■ WHAT YOU HAVE TO DO
In the entries that follow, the lines from the one with "tissue sample. Donor sex: male." through the one with "H&E whole-slide image, brightfield, whole" are the ones to write out, exactly and with both ends included. Nothing else should appear.

■ RECORDED DATA
<<<<

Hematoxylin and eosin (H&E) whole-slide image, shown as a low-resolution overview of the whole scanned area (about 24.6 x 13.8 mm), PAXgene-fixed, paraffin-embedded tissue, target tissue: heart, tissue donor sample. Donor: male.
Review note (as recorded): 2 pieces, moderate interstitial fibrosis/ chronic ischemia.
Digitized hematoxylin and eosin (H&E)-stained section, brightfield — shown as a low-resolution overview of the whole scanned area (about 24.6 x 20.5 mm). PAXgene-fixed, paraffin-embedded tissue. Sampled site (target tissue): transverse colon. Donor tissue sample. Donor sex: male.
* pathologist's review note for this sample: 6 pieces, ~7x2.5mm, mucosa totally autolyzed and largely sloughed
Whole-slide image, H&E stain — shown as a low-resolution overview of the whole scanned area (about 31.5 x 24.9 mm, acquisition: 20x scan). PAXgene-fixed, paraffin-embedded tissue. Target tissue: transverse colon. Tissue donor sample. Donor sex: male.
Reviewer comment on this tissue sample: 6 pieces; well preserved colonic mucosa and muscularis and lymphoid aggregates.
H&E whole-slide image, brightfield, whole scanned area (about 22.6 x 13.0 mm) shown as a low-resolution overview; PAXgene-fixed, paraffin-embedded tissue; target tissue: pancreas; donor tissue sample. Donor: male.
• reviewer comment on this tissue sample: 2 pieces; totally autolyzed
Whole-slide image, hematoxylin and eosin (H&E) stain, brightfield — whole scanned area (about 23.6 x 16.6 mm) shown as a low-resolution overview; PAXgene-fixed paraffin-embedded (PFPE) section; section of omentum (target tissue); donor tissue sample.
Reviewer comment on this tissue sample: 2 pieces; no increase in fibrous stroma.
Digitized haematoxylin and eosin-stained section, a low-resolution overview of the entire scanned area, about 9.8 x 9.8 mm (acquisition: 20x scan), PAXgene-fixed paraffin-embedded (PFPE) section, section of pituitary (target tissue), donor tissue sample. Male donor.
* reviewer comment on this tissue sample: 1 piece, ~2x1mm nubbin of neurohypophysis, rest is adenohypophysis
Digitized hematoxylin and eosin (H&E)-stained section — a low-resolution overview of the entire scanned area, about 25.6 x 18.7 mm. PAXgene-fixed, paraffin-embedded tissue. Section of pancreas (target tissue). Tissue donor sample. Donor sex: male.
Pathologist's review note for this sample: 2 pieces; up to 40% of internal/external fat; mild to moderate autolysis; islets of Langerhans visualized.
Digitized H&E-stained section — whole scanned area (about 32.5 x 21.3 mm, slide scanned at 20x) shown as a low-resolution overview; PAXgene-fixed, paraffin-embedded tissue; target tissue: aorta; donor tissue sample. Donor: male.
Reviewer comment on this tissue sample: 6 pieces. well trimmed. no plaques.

>>>>

■ RESULT OF THIS EXERCISE
Digitized hematoxylin and eosin (H&E)-stained section, brightfield — shown as a low-resolution overview of the whole scanned area (about 24.6 x 20.5 mm). PAXgene-fixed, paraffin-embedded tissue. Sampled site (target tissue): transverse colon. Donor tissue sample. Donor sex: male.
* pathologist's review note for this sample: 6 pieces, ~7x2.5mm, mucosa totally autolyzed and largely sloughed
Whole-slide image, H&E stain — shown as a low-resolution overview of the whole scanned area (about 31.5 x 24.9 mm, acquisition: 20x scan). PAXgene-fixed, paraffin-embedded tissue. Target tissue: transverse colon. Tissue donor sample. Donor sex: male.
Reviewer comment on this tissue sample: 6 pieces; well preserved colonic mucosa and muscularis and lymphoid aggregates.
H&E whole-slide image, brightfield, whole scanned area (about 22.6 x 13.0 mm) shown as a low-resolution overview; PAXgene-fixed, paraffin-embedded tissue; target tissue: pancreas; donor tissue sample. Donor: male.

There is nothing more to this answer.